Blog by Andrew Coles, Head of Solution Consulting, Surecomp

19 February 2021

As cloud adoption continues to gain pace across all industries, banks are increasingly seeing the value. Recognizing that the benefits are outweighing the risks, they have begun moving away from their legacy IT infrastructures and are achieving significant results in the process. There have been some important moves recently with notable deals between cloud vendors and major banks which are now changing the face of cloud adoption, particularly in the world of global trade finance.

These traditionally slow movers were previously reluctant to migrate away from their existing infrastructures which were often build up at great expense over many years. Harbouring resistance for a number of reasons, banks had concerns around security and privacy, regulatory concerns about the robustness of cloud-based services in supporting crucial financial applications, and the perceived risks of overdependence on a few major cloud services providers who are largely unregulated.

Another major factor was the ability of the legacy solutions already in use at these organizations and their incompatibility with cloud-based architectures. Banking applications – sometimes twenty or thirty years old – were built long before the idea of microservices, elastic computing and open API standards were commonplace. But as the technology underpinning cloud computing matures, and the major tech players, such as AWS, Google, Microsoft, etc., engage more closely with the regulators in order address concerns around data privacy and security, banks are starting to feel more comfortable and have begun accelerating the migration of more mission-critical systems to the cloud.

Three of the major benefits banks can realize through cloud adoption are:

Agility
In order for banks to grow their business on legacy infrastructure, they would typically need to invest in new physical hardware to support an increase in volumes.

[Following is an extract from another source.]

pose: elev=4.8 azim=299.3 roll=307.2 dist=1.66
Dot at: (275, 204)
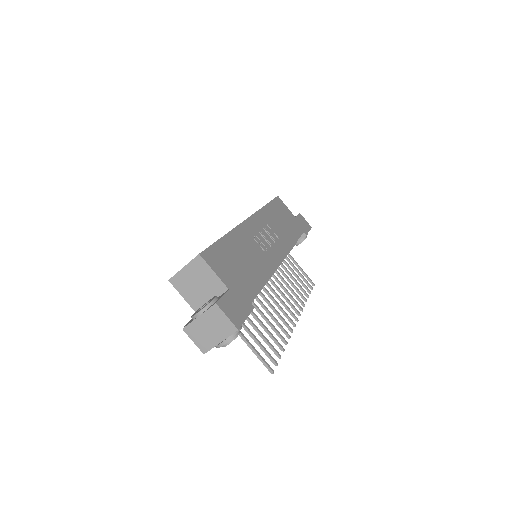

This leads to a conundrum; do they invest up front in scaling the architecture to support future growth aspirations and maximum potential utilization – or run the risk of failing to support the business growth while acquiring, setting up and configuring additional hardware? Unexpected shifts in user behaviour – for example increased remote working as a result of COVID-19 – could leave banks exposed and present a significant reputational risk. Moving to a cloud-based deployment not only enables this agile scalability, but also means that banks only need pay for the computation power they are consuming, which brings me to my next point.

Cost Reduction
One of the key benefits of moving to the cloud is of course overall cost reduction, not just operationally but particularly in relation to delivering new solutions. Moving solutions to the cloud removes the overhead of onsite infrastructure management and application support, upgrades, maintenance, back-up and disaster recovery tasks to name but a few. It allows bank resources to focus on customer value added tasks rather than spending time and effort just to keep the lights on.

Innovation
Moving solutions to the cloud provides agility and opens a pathway to offering innovative new solutions to your customers. Forward thinking solution providers are augmenting their existing offerings with open API based solutions; take Surecomp’s Marketplace for example which enables banks to open up their solutions and engage with the ever-growing ecosystem of innovative fintechs to provide a wealth of opportunity – not only to enhance productivity, but to delight customers with innovative solutions to digitize their banking experience and take advantage of the possibilities presented through initiatives such as PSD2 and open banking.

At Surecomp, we are bringing these benefits to our global customers through providing cloud Trade Finance-as-a-Service deployment capabilities of our market leading trade finance solutions, and via the aforementioned comprehensive Marketplace of third-party solutions. Enabling scalable, modular deployments to meet both current business needs and future growth aspirations, we are driving innovation in trade finance through the use of artificial intelligence, machine learning and blockchain technologies.